**WHAT TO PRODUCE:** Reproduce every row below word for word, omitting any pictures.

**EXERCISE MATERIAL:**
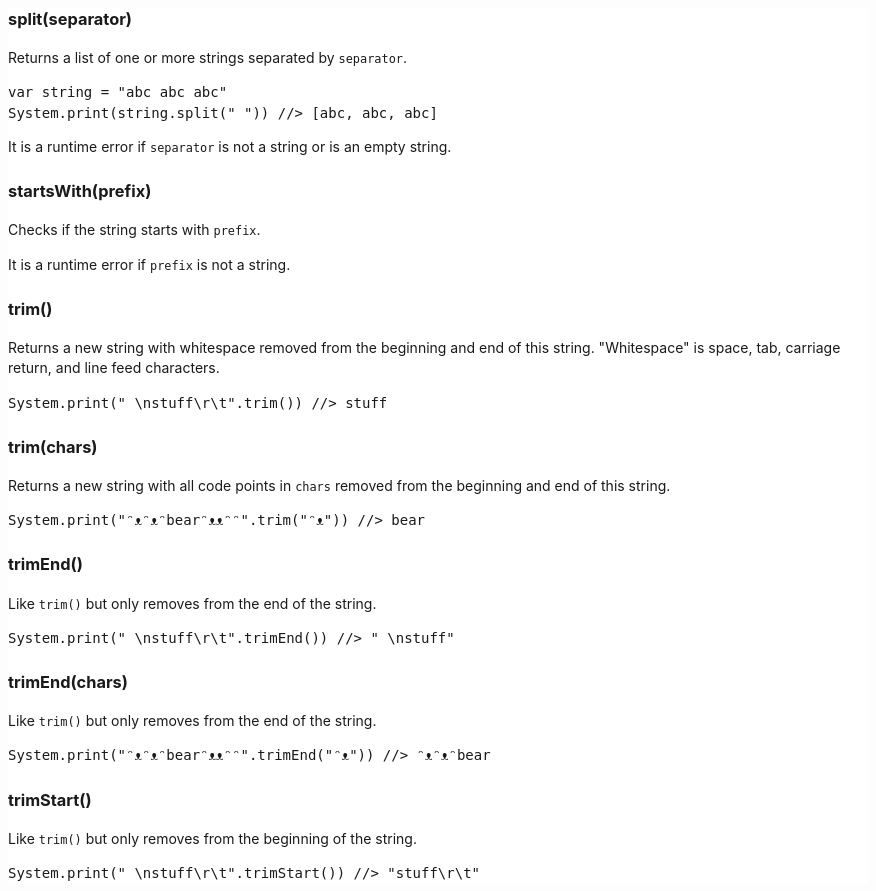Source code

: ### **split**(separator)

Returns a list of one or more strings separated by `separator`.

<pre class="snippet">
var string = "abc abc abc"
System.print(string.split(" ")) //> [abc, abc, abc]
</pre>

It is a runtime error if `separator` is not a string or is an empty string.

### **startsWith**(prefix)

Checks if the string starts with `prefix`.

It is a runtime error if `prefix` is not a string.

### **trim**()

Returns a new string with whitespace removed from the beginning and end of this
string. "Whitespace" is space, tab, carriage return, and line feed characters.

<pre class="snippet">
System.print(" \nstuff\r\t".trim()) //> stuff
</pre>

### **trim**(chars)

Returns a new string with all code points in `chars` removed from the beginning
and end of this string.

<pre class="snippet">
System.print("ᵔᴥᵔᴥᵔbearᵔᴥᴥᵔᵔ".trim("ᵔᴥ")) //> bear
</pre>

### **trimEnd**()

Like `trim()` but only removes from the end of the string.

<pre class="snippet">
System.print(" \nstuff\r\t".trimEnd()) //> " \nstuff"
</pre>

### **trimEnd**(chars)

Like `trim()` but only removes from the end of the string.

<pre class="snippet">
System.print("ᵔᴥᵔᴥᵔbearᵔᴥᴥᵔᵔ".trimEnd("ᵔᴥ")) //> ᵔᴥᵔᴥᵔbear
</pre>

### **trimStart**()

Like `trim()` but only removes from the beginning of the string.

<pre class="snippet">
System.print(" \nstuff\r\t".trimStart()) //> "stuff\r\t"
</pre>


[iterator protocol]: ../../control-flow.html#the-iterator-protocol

**SOLUTION BELOW:**
Source code

: ### **split**(separator)

Returns a list of one or more strings separated by `separator`.

<pre class="snippet">
var string = "abc abc abc"
System.print(string.split(" ")) //> [abc, abc, abc]
</pre>

It is a runtime error if `separator` is not a string or is an empty string.

### **startsWith**(prefix)

Checks if the string starts with `prefix`.

It is a runtime error if `prefix` is not a string.

### **trim**()

Returns a new string with whitespace removed from the beginning and end of this
string. "Whitespace" is space, tab, carriage return, and line feed characters.

<pre class="snippet">
System.print(" \nstuff\r\t".trim()) //> stuff
</pre>

### **trim**(chars)

Returns a new string with all code points in `chars` removed from the beginning
and end of this string.

<pre class="snippet">
System.print("ᵔᴥᵔᴥᵔbearᵔᴥᴥᵔᵔ".trim("ᵔᴥ")) //> bear
</pre>

### **trimEnd**()

Like `trim()` but only removes from the end of the string.

<pre class="snippet">
System.print(" \nstuff\r\t".trimEnd()) //> " \nstuff"
</pre>

### **trimEnd**(chars)

Like `trim()` but only removes from the end of the string.

<pre class="snippet">
System.print("ᵔᴥᵔᴥᵔbearᵔᴥᴥᵔᵔ".trimEnd("ᵔᴥ")) //> ᵔᴥᵔᴥᵔbear
</pre>

### **trimStart**()

Like `trim()` but only removes from the beginning of the string.

<pre class="snippet">
System.print(" \nstuff\r\t".trimStart()) //> "stuff\r\t"
</pre>


[iterator protocol]: ../../control-flow.html#the-iterator-protocol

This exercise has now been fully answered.